## WORK INSTRUCTION
Print the data below exactly as it stands, and keep the pictures out.

## INPUT RECORDS
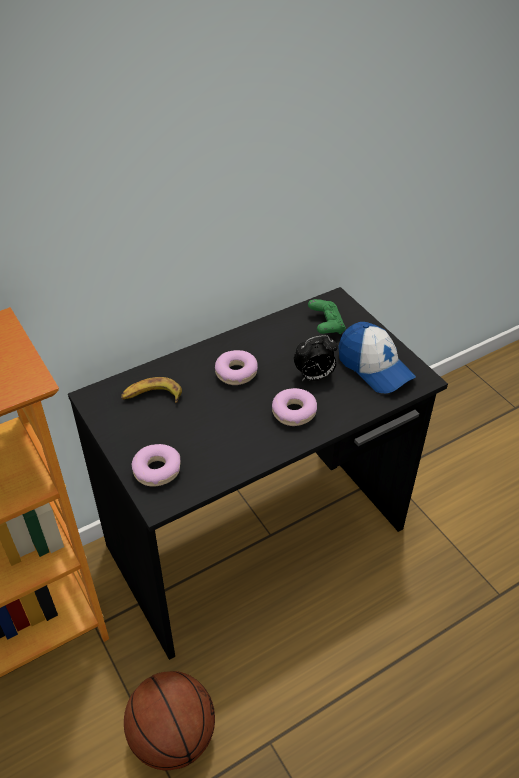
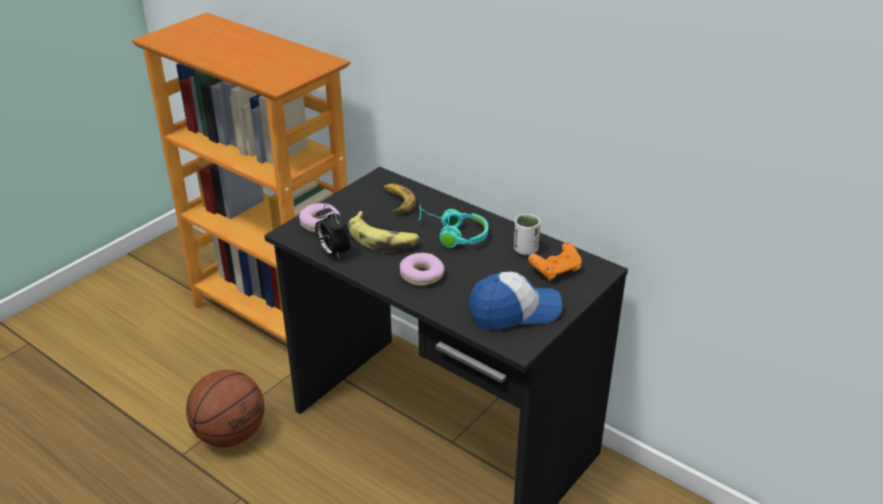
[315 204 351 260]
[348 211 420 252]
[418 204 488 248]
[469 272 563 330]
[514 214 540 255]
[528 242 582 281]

## ANSWER TO THIS TASK
[315 204 351 260]
[348 211 420 252]
[418 204 488 248]
[469 272 563 330]
[514 214 540 255]
[528 242 582 281]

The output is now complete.